The production from a subsea well is controlled by a number of valves that are assembled into a Christmas tree. The actuation of the valves is normally dependent upon hydraulic fluid to operate hydraulic actuators for the valves and is therefore entirely dependent upon an external source for the supply of the hydraulic fluid. Hydraulic fluid is normally supplied through an umbilical running from a station located on a vessel on the surface or, less commonly, from a land based station. Usually the actuators are controlled by pilot valves housed in a control module located at or near the subsea installation. The pilot valves direct the supply of fluid to each actuator, as dictated by the need for operation. The pilot valves may be operated by electric means, and such a system is therefore called an electrohydraulic system.
The design of actuators and valves for subsea wells is dictated by stringent demands on the standard and function for these valves because of the dangers of uncontrolled release of hydrocarbons. A typical demand is that these valves must be failsafe closed, meaning that they must close upon loss of power or control. The only practical means today in subsea environments is to use springs that are held in the compressed state by the hydraulic pressure, keeping the valve open, and are released in the event of loss of hydraulic pressure, thus closing the valve. The spring force needed to close a valve is dependent on both the well pressure and the ambient pressure, with larger ambient pressure demanding larger springs.
For the control of subsea wells, a connection between the well and a monitoring and control station must be established. This station can either be located in a floating vessel near the subsea installation or in a land station a long distance away. Communication between the control station and the subsea installation is normally provided by installing an umbilical between the two points. The umbilical contains lines for the supply of hydraulic fluid to the various actuators in or by the well, electric lines for the supply of electric power and signals to various monitoring and control devices, and lines for signals to pass to and from the well. This umbilical is a very complicated and expensive item, costing several thousand dollars per meter.
It would therefore be very cost-saving to be able to eliminate the umbilical. In the invention, the standard hydraulic lines can be eliminated while maintaining the standard hydraulic spring-operated failsafe system.
European Patent application No. 1209394 discloses an electro-hydraulic control unit with a piston/cylinder arrangement in which the piston divides the cylinder into two chambers, a fluid connection between the two chambers, and a valve to configure the fluid flow such that pressurized hydraulic fluid may only flow in one direction and not in two directions.
U.S. Pat. No. 6,269,874 discloses an electro-hydraulic surface controlled subsurface safety valve actuator that comprises an electrically actuated pressure pump and a dump valve that is normally open so that if power fails, the pressure is released and the safety valve closes.
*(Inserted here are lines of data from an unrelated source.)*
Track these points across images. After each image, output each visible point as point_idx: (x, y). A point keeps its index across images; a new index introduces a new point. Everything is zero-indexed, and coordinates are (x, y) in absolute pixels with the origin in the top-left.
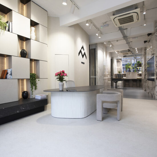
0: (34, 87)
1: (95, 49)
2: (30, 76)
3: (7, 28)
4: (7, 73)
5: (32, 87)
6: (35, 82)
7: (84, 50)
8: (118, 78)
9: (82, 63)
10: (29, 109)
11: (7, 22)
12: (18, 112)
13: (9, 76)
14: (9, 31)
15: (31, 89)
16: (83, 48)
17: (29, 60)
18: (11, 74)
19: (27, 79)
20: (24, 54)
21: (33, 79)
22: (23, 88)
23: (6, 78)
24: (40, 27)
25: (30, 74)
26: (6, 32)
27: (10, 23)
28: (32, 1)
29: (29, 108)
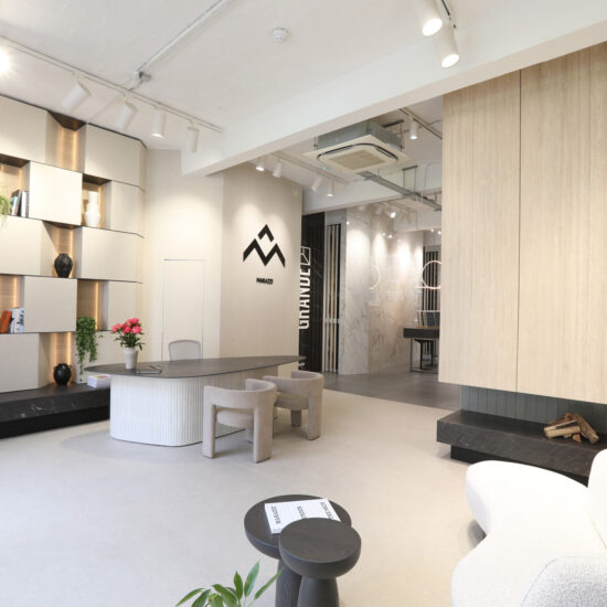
0: (88, 355)
1: (340, 225)
2: (78, 325)
3: (14, 208)
4: (11, 319)
5: (82, 354)
6: (92, 340)
7: (271, 238)
9: (259, 280)
10: (56, 412)
11: (16, 194)
12: (23, 416)
13: (15, 326)
14: (19, 214)
15: (77, 358)
17: (76, 281)
18: (21, 322)
19: (73, 333)
20: (63, 268)
21: (86, 332)
22: (62, 355)
23: (8, 332)
24: (114, 187)
25: (78, 318)
26: (12, 220)
27: (24, 195)
28: (91, 124)
29: (54, 410)
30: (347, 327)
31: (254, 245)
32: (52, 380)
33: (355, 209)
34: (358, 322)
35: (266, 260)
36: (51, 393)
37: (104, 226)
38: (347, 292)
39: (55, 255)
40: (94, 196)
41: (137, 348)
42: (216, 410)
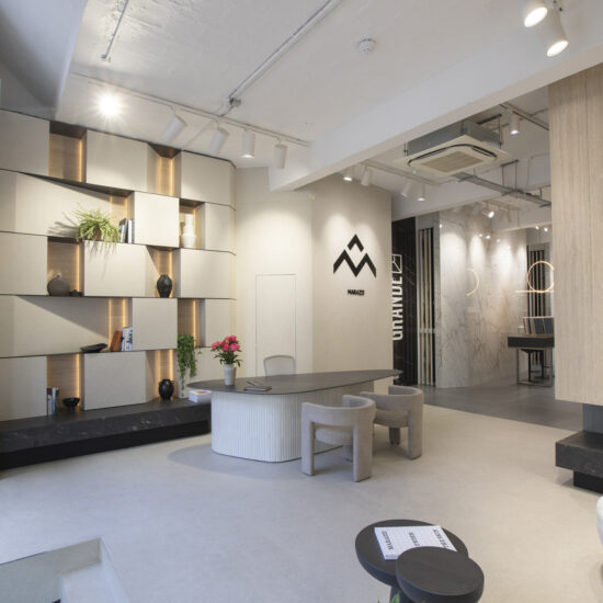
0: (188, 371)
1: (432, 229)
2: (179, 342)
3: (122, 236)
4: (122, 339)
5: (183, 370)
6: (192, 356)
8: (534, 335)
9: (352, 292)
10: (163, 425)
11: (123, 222)
12: (135, 429)
13: (125, 345)
14: (126, 241)
15: (179, 374)
16: (355, 241)
17: (175, 301)
18: (130, 341)
19: (175, 350)
20: (164, 288)
21: (186, 350)
22: (165, 371)
23: (120, 350)
25: (179, 336)
26: (121, 246)
27: (130, 222)
28: (185, 151)
29: (161, 423)
30: (444, 337)
31: (344, 256)
32: (157, 394)
33: (448, 211)
34: (456, 332)
35: (356, 271)
36: (157, 408)
37: (200, 246)
38: (443, 300)
39: (157, 277)
40: (190, 218)
41: (235, 365)
42: (314, 427)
An electro-hydraulic actuator similar to the present invention is also known that comprises a pump unit that supplies hydraulic fluid under pressure to a piston so as to move the valve to its open position. The actuator is intended to be fitted to an existing valve. In this disclosed actuator, the failsafe function is provided by a two-way valve that is located in a bypass fluid line connecting one side of the piston with a drain accumulator. The two-way valve is fitted with a solenoid that closes the bypass line and a spring that biases the two-way valve towards a position where fluid can flow through the bypass line. Upon loss of power to the solenoid, the spring will force the two-way valve to open the bypass passage. The solenoid must therefore be strong enough to withstand the force of the spring. Also, the spring must be strong enough to force the valve open against the pressure in the line. This pressure can be very high, especially in systems located at great depths.
The object of the present invention is to provide a smaller and more compact actuator that can be releasably fitted to the valve and which overcomes the disadvantages related to the prior art.
A further objective of the invention is to provide an actuator that overcomes the shortcomings identified above.
The invention is set forth in the independent claim 1, while the dependent claims define other characteristics of the invention.